The key benefit of is that report consumers can see a unified, integrated view of disparate data sources (AS400/SQL Server/Excel), often for the first time. Further, the integrated data can be presented effectively and easily within a browser by Sharepoint. Since the data is presented in an integrated manner, this can reduce the load on IT to produce reports. This releases the power to create reports into the hands of the end users. This important feature allows user to manage, produce and edit their own reports in accordance with their requirements, and within their own timescales.

One issue in extracting data from disparate data sources is that people tend to know SQL Server 2005 or AS400 very well – but not both systems. One issue can focus in getting the two groups of experts together and finding a common language to ensure the successful retrieval of the AS400 data using SSIS. On one hand, AS400 experts may not recognise that SSIS is a key component of ETL in SQL Server. On the other hand, as a SQL Server fan that was familiar with Microsoft SQL Server service packs, it wasn’t particularly obvious to me that IBM produce hotfixes for the AS400 as well. In particular, there is an IBM hotfix specifically for SSIS. In terms of creating a SSIS package which retrieves data from the AS400 and places it into SQL Server, using this hotfix was an essential step to ensuring success.

Another issue in retrieving data from distinct data sources is the troubleshooting process. Due to the integration of two or more systems, it can sometimes be difficult to identify where failures may be occurring. From the IBM AS400 perspective, it can be difficult to identify issues since, without the hotfix, the situation might exist that no errors are being logged in the trace or log files for AS400. From the SQL Server perspective, it was found that the SSIS package was not able to access customised error files. It was found that this was due to the fact that the designated package login didn’t have appropriate permissions to run. Specifically, the user was not part of the IIS_WPG (IIS Worker Process) group. Once this was resolved, the package could write to the log files. More information about this issue can be found on an excellent forum post.

Advice on creating SSIS packages

To get started, it is worthwhile looking at the Kimball Data Warehouse methodology. Some of the specific SSIS main points are distilled here:

1. Use an ‘Audit’ table to store information about whole ETL execution process. This is very useful for troubleshooting.

2. Use a ‘Parent-Child’ package structure. Here, one main package is the ‘parent’, which executes many smaller packages.
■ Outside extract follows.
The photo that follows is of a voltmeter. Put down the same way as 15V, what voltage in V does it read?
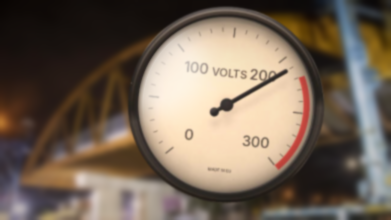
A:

Every small package does a small piece of work and loads data in one table. Again, this is useful for identifying any issues in loading the data into the data warehouse.

3. Naming Conventions are very useful. It is useful to have package names set to be the same as table name. This simplifies the corresponding package search and clarifies exactly what package does.

It is also useful to look at SSIS package tuning. A good document can be found here on this subject.

The steps involved in using SSIS to access AS400 data can be found here:

1. AS400 Data Provider - In order to extract data from the AS400 to the SQL Server, it will be necessary to install some special providers. There are a number of these providers available, for example, IBM Client Access Data Provider. In order to ensure consistency, it is worthwhile checking whether your client has other data going from AS400 to SQL Server, since they may already have this provider in-house.

2. Hotfixes – it may be worthwhile looking at adding hotfixes from the AS400 side, as prescribed above. Further, it is also suggested that it is worthwhile implementing Server 2005 Service Packs where applicable. In my experience, implementing Service Pack 2 for SQL Server 2005 was useful since it specifically resolved a memory issue.

3. SSIS Package configuration – An AS400 trigger was set up to export data to specific Change Data Capture (CDC) tables on the AS400. The SSIS package was only required to extract the data, and then clear out the tables when completed successfully. To do this:

a. An OLE DB source component was deployed to retrieve data from dedicated CDC tables on the AS400.

b. The data source was set to the ‘IBMDASQL’ connection.

c. The Data Access mode was set to ‘SQL Command’

d. Due to the CDC architecture, a simple ‘select *’ SQL Statement was used in order to retrieve data from CDC tables.

e. It is possible to press the ‘Preview’ button in order to verify the data.

Since the trigger work was all done at the AS400 source, this removed the complexity away from the SSIS package.

To summarise, it is possible to use SSIS to obtain data from non-Microsoft data sources. Here, the actual retrieval of the data from AS400 using SSIS was straightforward once the additional IBM elements were in place. It is important to note that the SSIS packages that retrieve data from the AS400 have been running robustly and successfully now for some time, and this is a mechanism I would consider for data retrieval in the future.